Intrarater reliability was assessed using Cohen's κ on two separate measurements from each rater (with 95% CI computed using the bootstrap percentile method),
13 except when the estimate was 1, in which case we used the exact method to compute a lower, 97.5%, boundary.
14 Interrater reliability between all three raters was assessed with the Fleiss κ for multiple raters (with 95% CI computed using the bootstrap percentile method).
13 The κ coefficients were interpreted according to the following categories: κ < 0.4 corresponds to poor agreement, κ from 0.4 to 0.75 corresponds to fair to good agreement, and κ >0.75 corresponds to excellent agreement.
15We used clustered logistic regression to model the probability of the presence of each feature, accounting for the correlation between images captured from the same person and also the correlation between images graded by the same grader. We used a likelihood ratio to assess whether there was a significant difference in the frequency of each photographic feature between the three programs. When this overall hypothesis test was correct, we further examined pairwise contrasts.

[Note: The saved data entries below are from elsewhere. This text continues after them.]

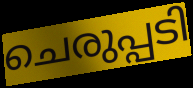
ചെരുപ്പടി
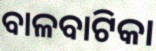
ବାଳବାଟିକା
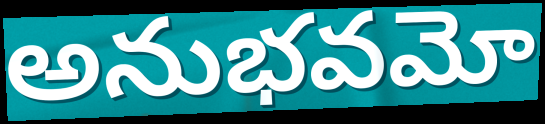
అనుభవమో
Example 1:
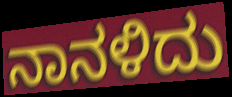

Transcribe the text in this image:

ನಾನಳಿದು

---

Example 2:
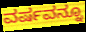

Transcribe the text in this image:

ವರ್ಷವನ್ನೂ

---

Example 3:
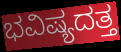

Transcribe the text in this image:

ಭವಿಷ್ಯದತ್ತ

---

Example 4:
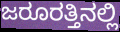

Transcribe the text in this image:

ಜರೂರತ್ತಿನಲ್ಲಿ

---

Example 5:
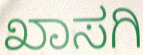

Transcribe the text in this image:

ಖಾಸಗಿ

We then assessed whether the presence or absence of each of the photographic features was associated with the programs' ranking. Since each grader also determined the presence or absence of each feature of interest, we calculated the correlation coefficient for each eye–grader combination. Each estimated correlation coefficient summarizes the degree of association between the presence or absence of each feature and the rankings for the three software programs (for that eye and grader). In the absence of any association, the expected average of these correlations is 0. We tested the hypothesis that these were 0 by estimating the intercept in a linear mixed effects regression model with eye and grader as random effects.

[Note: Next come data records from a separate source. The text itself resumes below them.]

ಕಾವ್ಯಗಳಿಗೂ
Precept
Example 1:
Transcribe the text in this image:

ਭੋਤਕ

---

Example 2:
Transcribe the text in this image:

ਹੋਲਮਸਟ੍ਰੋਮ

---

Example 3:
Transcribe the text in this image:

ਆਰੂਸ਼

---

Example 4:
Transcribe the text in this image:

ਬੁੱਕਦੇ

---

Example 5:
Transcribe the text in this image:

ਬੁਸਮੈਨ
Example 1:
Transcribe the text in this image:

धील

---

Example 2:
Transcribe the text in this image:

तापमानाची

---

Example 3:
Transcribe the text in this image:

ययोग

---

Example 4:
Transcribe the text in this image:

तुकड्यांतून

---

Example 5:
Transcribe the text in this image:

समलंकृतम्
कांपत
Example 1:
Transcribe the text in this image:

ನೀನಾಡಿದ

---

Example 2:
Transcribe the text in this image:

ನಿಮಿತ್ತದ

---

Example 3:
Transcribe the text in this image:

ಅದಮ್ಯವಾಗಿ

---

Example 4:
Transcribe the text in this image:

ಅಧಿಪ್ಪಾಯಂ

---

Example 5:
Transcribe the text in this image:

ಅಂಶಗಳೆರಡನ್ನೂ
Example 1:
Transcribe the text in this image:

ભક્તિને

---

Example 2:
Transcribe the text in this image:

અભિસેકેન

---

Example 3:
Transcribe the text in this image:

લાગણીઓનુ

To determine whether missing individual images (i.e., the full set of individual images was not incorporated into the mosaic) was predictive of the ranks by each grader, we computed the rank centroid for images with the missing indicator and the rank centroid for those without and computed the distance between these two centroids (see Appendix A for details). Under the null hypothesis, this difference of distances should be 0 on average; the sampling distribution of this difference was computed using the permutation method. We then computed Spearman's rank correlation coefficient between missing individual images and the mean rank of each photo. Statistical analysis was performed with R 2.12 (University of Auckland, Auckland, New Zealand). We accounted for multiple comparisons by setting the significance level at α = 0.002, which assumed a Bonferroni correction with a family-wise error rate of α = 0.05 and 25 comparisons.